Commercial players haven't missed this memo, with new entrants into the business still emerging. Guardant Health, for example, said in February that it would begin offering tissue-based NGS testing in response to its perception of unmet demand in the market.

PGDx said in a statement that it sees it as beneficial to have both decentralized and centralized options available and expects both models to persist in the long term, as did Thermo Fisher's Hampton.

Unfortunately, with continued dominance of third-party testing, most oncologists and patients are excluded from the benefits in fast turnaround time and personalization that some have cited as hallmarks of localized NGS testing. But stakeholders said that there are efforts to try to fill these gaps.
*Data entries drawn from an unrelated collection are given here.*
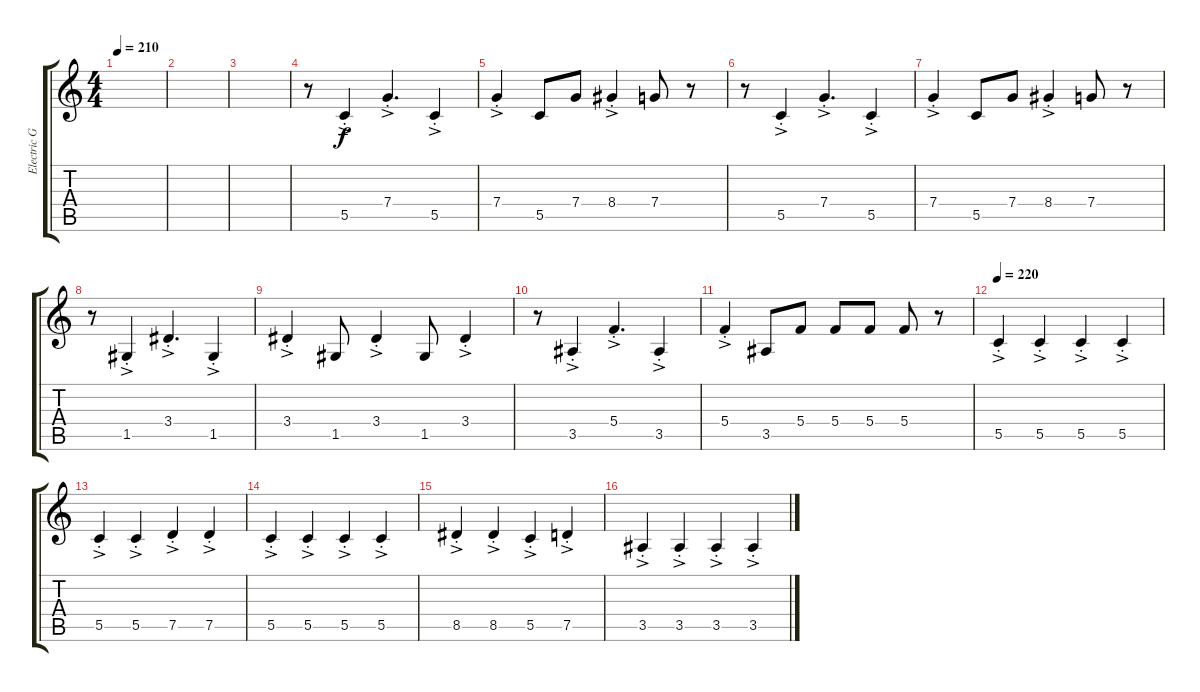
\track ("Electric Guitar" "Electric G") {instrument distortionguitar}
\staff {score tabs}
\tuning (D4 A3 F3 C3 G2 C2) {hide}
\ts (4 4)
\tempo 210
\clef g2
\ks c
|
|
|
r.8 5.5{ac st}.4 7.4{ac st}.4{d} 5.5{ac st}.4 |
7.4{ac st}.4 5.5.8 7.4.8 8.4{ac st}.4 7.4.8 r.8 |
r.8 5.5{ac st}.4 7.4{ac st}.4{d} 5.5{ac st}.4 |
7.4{ac st}.4 5.5.8 7.4.8 8.4{ac st}.4 7.4.8 r.8 |
r.8 1.5{ac st}.4 3.4{ac st}.4{d} 1.5{ac st}.4 |
3.4{ac st}.4 1.5.8 3.4{ac st}.4 1.5.8 3.4{ac st}.4 |
r.8 3.5{ac st}.4 5.4{ac st}.4{d} 3.5{ac st}.4 |
5.4{ac st}.4 3.5.8 5.4.8 5.4.8 5.4.8 5.4.8 r.8 |
\tempo 220
5.5{ac st}.4 5.5{ac st}.4 5.5{ac st}.4 5.5{ac st}.4 |
5.5{ac st}.4 5.5{ac st}.4 7.5{ac st}.4 7.5{ac st}.4 |
5.5{ac st}.4 5.5{ac st}.4 5.5{ac st}.4 5.5{ac st}.4 |
8.5{ac st}.4 8.5{ac st}.4 5.5{ac st}.4 7.5{ac st}.4 |
3.5{ac st}.4 3.5{ac st}.4 3.5{ac st}.4 3.5{ac st}.4
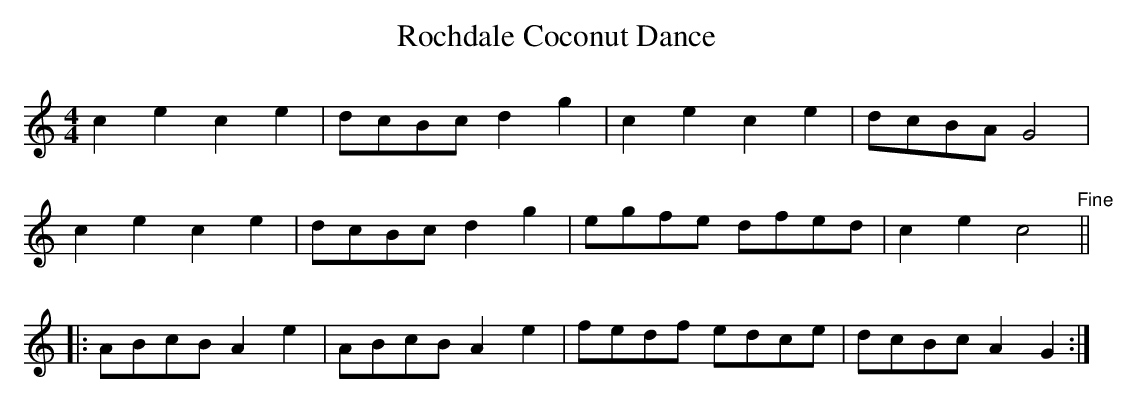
X:1
T: Rochdale Coconut Dance
M: 4/4
L: 1/8
K: Cmaj
c2 e2 c2 e2 | dcBc d2 g2 | c2 e2 c2 e2 | dcBA G4 |
c2 e2 c2 e2 | dcBc d2 g2 | egfe dfed | c2 e2 c4"^Fine"||
|: ABcB A2 e2 | ABcB A2 e2 | fedf edce | dcBc A2 G2:|
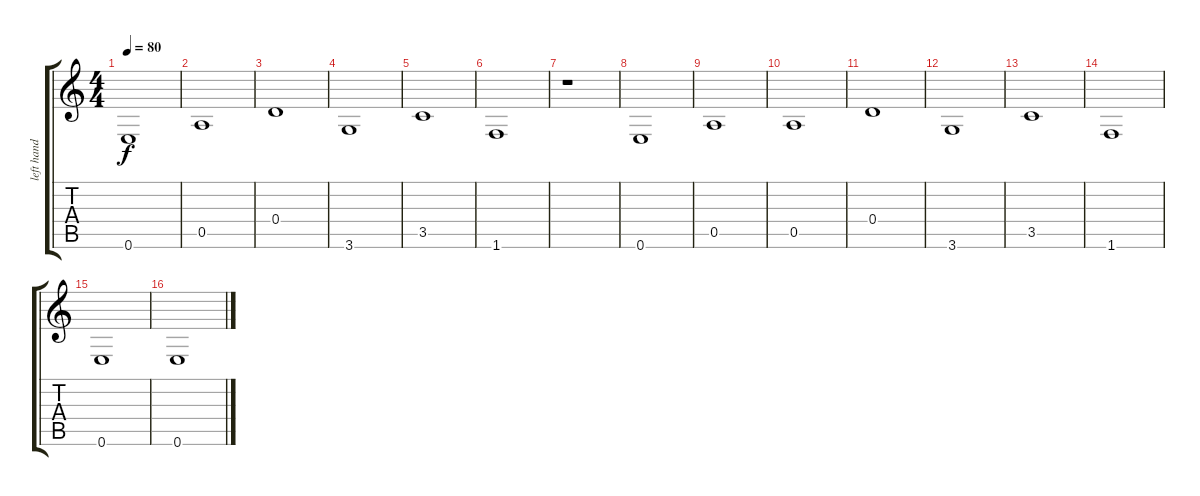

Hybrid models, where testing is performed in a centralized facility but interpretation and other patient services are localized, could be one way to move ahead. "I don't think that academic labs have the capacity to process that kind of a sample volume," Kolhe said. "My lab can process what our cancer center does, but if I have to process everybody, even in my city, its' going to be impossible."

"I think some of these centralized labs are coming to their senses, and they are providing better services as far as the response to queries from oncologists," Kolhe said. "Their reports are getting better, and then they are also working on putting together these virtual molecular tumor boards. I think a combination of these things will probably help improve clinical care."